As of March 2003, 24 States still did not collect rebates on any physician-administered drugs.
The 24 States that did not collect rebates on physician-administered drugs as of March 2003, reported spending $125 million for these drugs in 2001. Nineteen of these 24 States said they plan to collect rebates for physician-administered drugs. However, 13 of 19 have no specific plans to change their systems. Some of these 13 States said that they were aware of changes that are needed, and others said they did not know what changes are needed. Four of the 19 States indicated they have begun the process of making changes to their systems such as ordering a change to their Medicaid Management Information System, developing a crosswalk, building a new claims management system to accommodate national drug codes on professional service claims, and changing policies and billing instructions to require national drug codes. The remaining 2 of 19 States responded that they have created crosswalks for single-source drugs.
Five of 24 States that currently do not collect rebates on physician-administered drugs said they do not have plans to collect rebates for these drugs. These 5 States had $25 million in expenditures for physician-administered drugs.
Of the States currently collecting rebates on physician-administered drugs, four were able to provide system implementation costs for collecting rebates for these drugs. Costs ranged from a high of $642,000 to a low of $56,100.
- The State that reported the highest implementation cost estimate ($642,000) is a State that now collects rebates for all physician-administered drugs. This State implemented a policy change in 1992 that required physician-administered drugs be billed on pharmacy claims forms. Then, in 1994, they spent an estimated $642,000 to integrate the pharmacy rebate system into their Medicaid Management Information System. In 2001, they collected $3 million in rebates for physician-administered drugs.
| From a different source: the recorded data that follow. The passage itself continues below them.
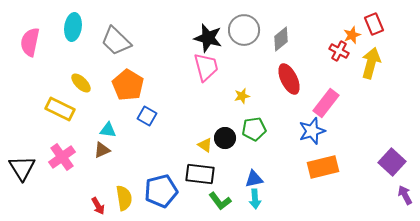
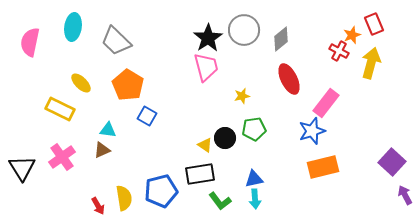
black star: rotated 24 degrees clockwise
black rectangle: rotated 16 degrees counterclockwise
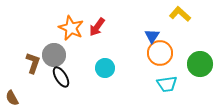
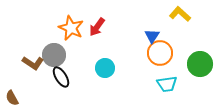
brown L-shape: rotated 105 degrees clockwise
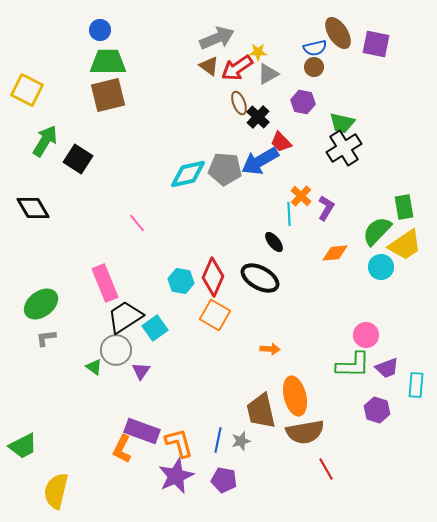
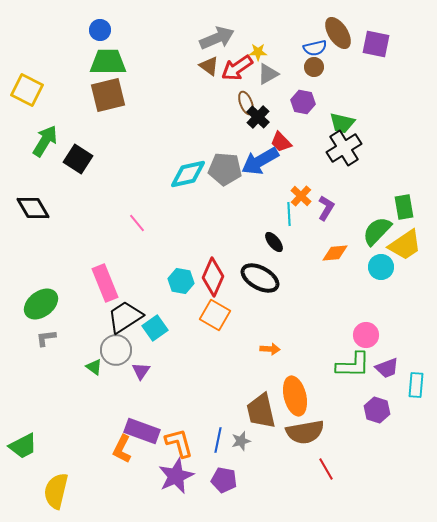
brown ellipse at (239, 103): moved 7 px right
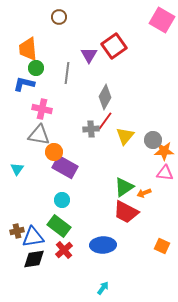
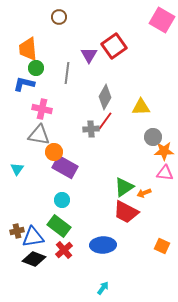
yellow triangle: moved 16 px right, 29 px up; rotated 48 degrees clockwise
gray circle: moved 3 px up
black diamond: rotated 30 degrees clockwise
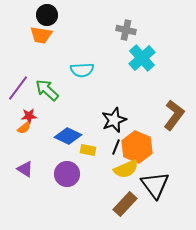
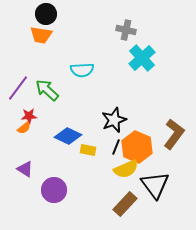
black circle: moved 1 px left, 1 px up
brown L-shape: moved 19 px down
purple circle: moved 13 px left, 16 px down
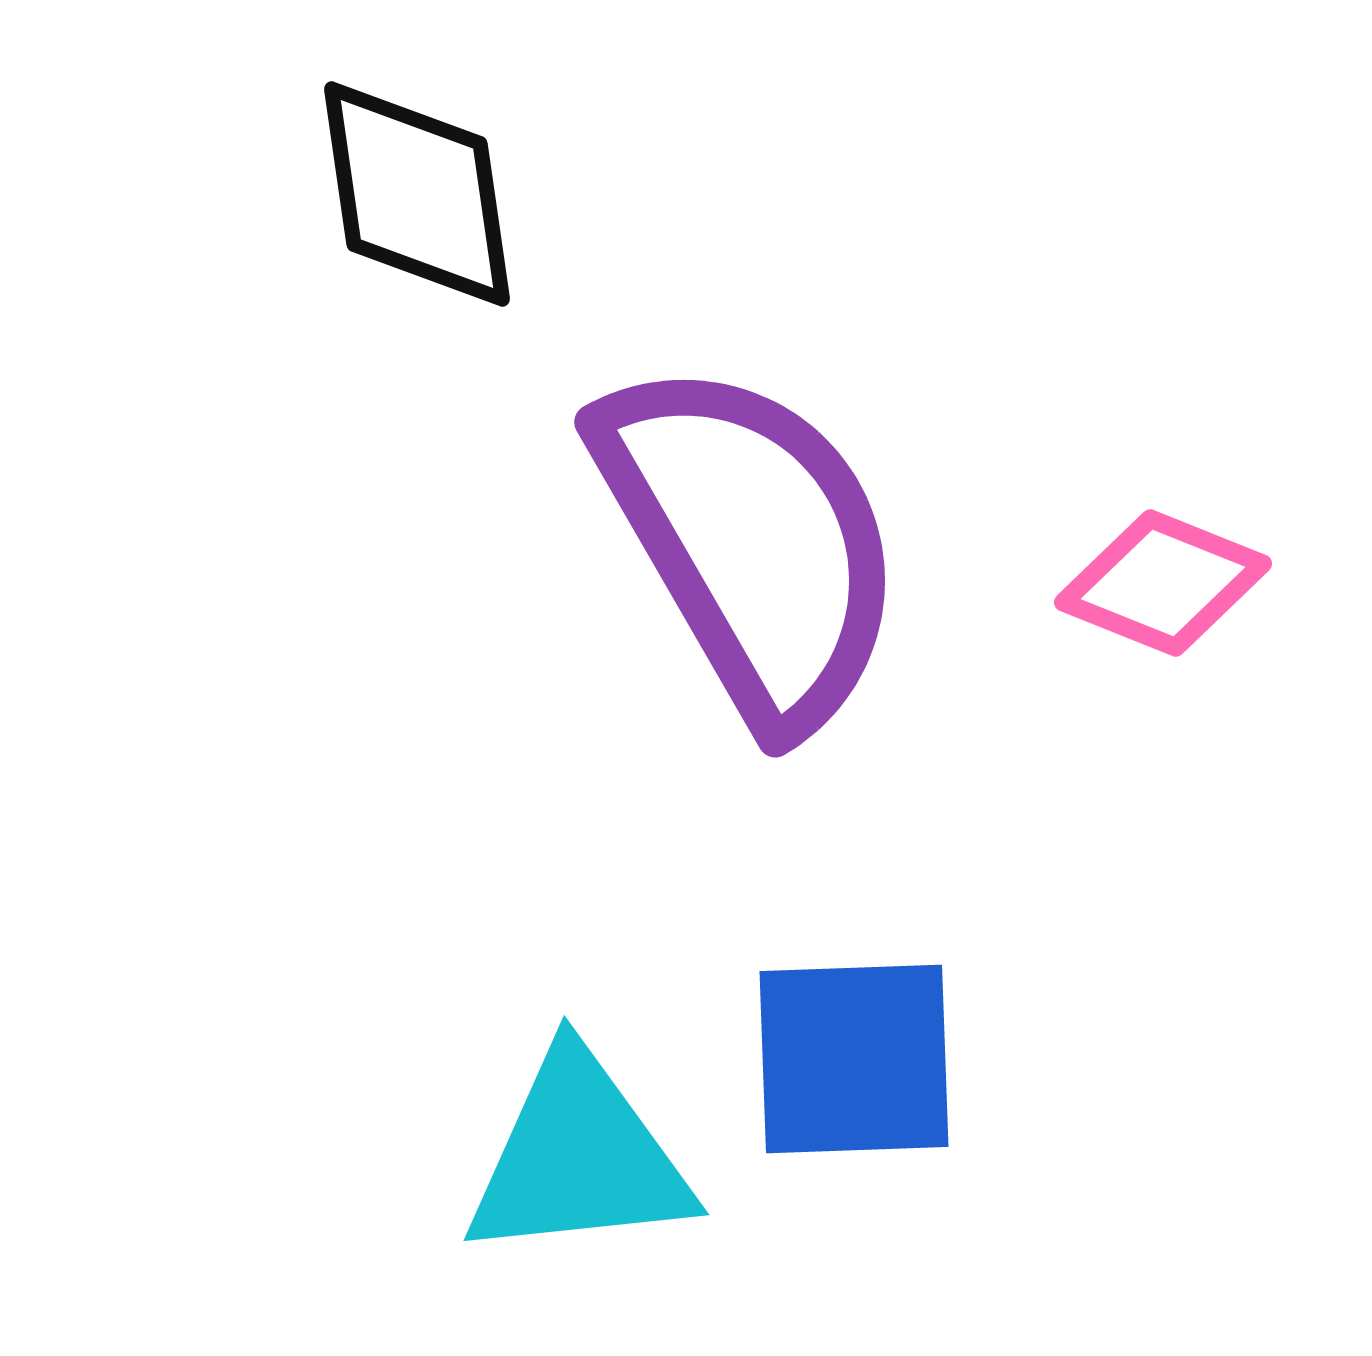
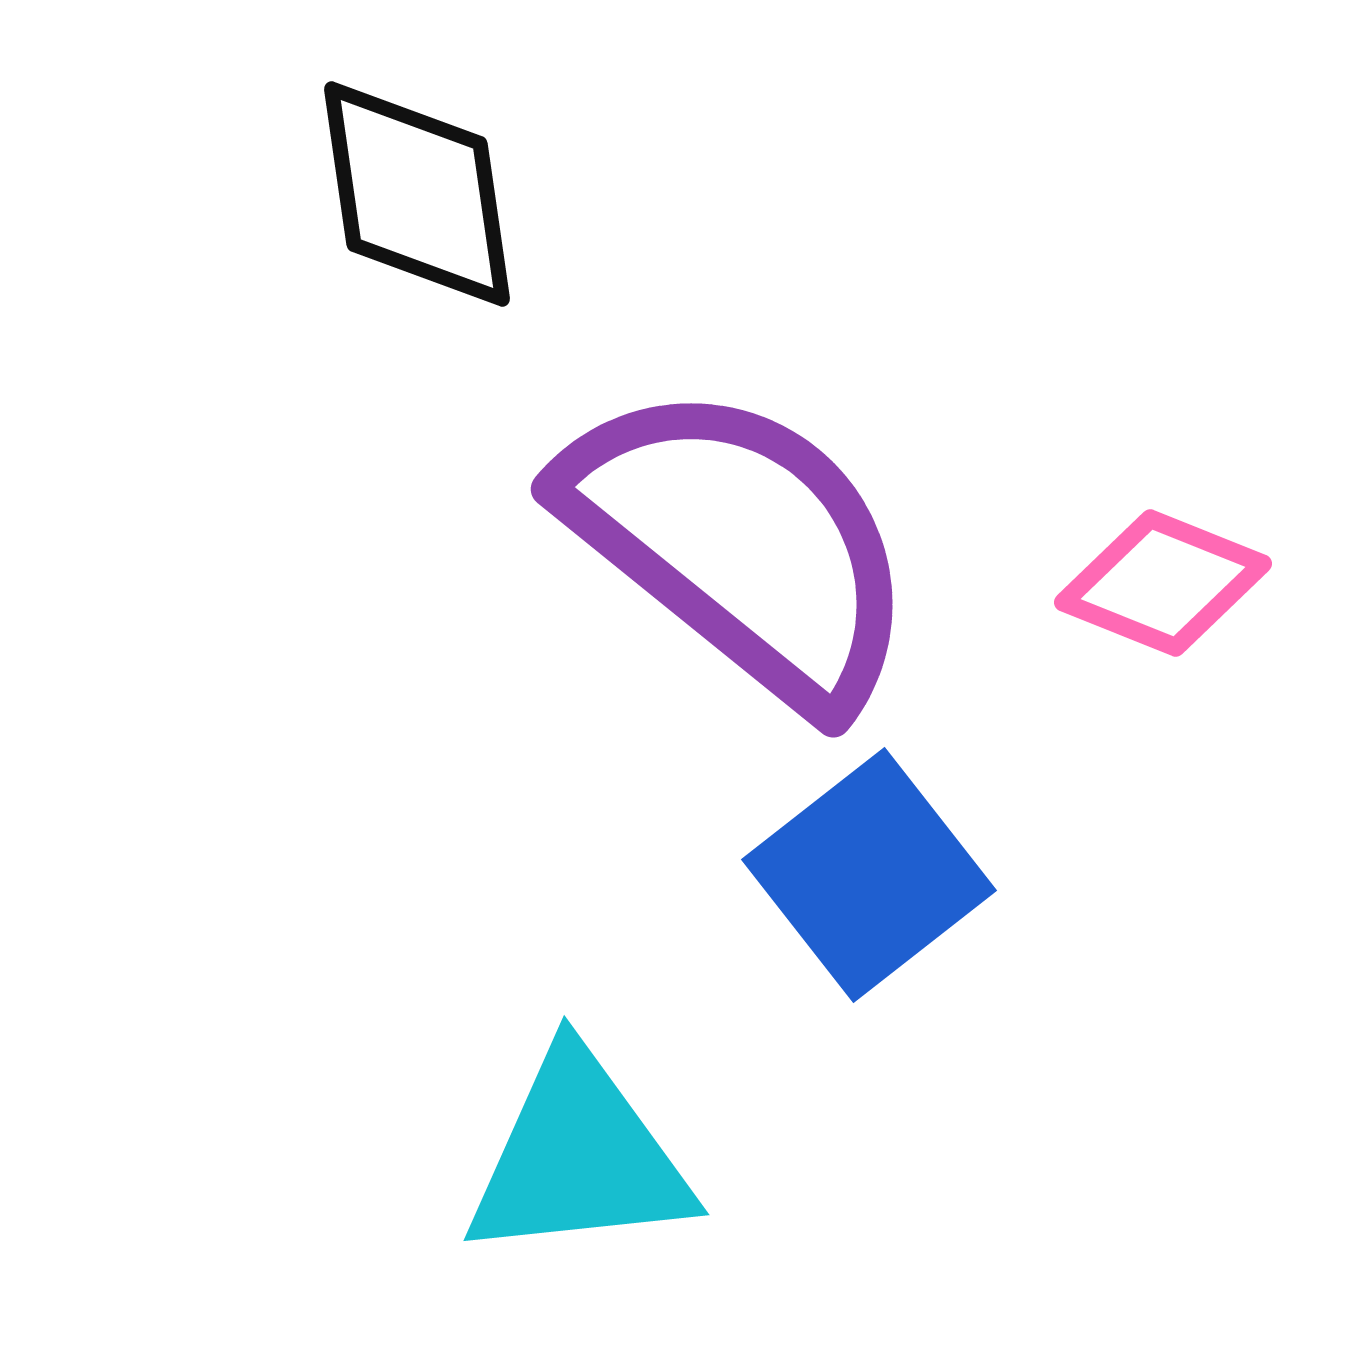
purple semicircle: moved 11 px left, 2 px down; rotated 21 degrees counterclockwise
blue square: moved 15 px right, 184 px up; rotated 36 degrees counterclockwise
- A State that began collecting rebates in 2001 for single-source, physician-administered drugs spent an estimated $220,000. They made modifications to their Medicaid Management Information System, including creating a crosswalk and tables to store physician-administered drug claims, and merging physician services and pharmacy claims for rebate invoicing. In 2001, this State requested $2 million in rebates from drug manufacturers for single-source, physician-administered drugs.
- Another State estimated spending $110,000 for personnel needed to make system changes to collect rebates for single-source, physician-administered drugs. This State began collecting rebates for these drugs after 2001, but in 2001 the State invoiced manufacturers $1 million for rebates on these drugs.
- The State that had the lowest implementation costs ($56,100) collected $3 million for single-source, physician-administered drugs in 2001. This State began collecting the rebates in 1998. This State’s implementation costs were for a system engineer to create a link between procedure codes and national drug codes, add programming that automatically relates procedure-code billing to drug-code billing, merge physician and pharmacy claims for invoicing, and test the system.
Three additional States said they plan to collect rebates for single-source, physician-administered drugs. These States estimated the costs for system changes would range from $10,008 to $150,000. In addition to these one-time expenditures, 1 State planning to make changes said it would cost approximately $1,500 per year to maintain the new system.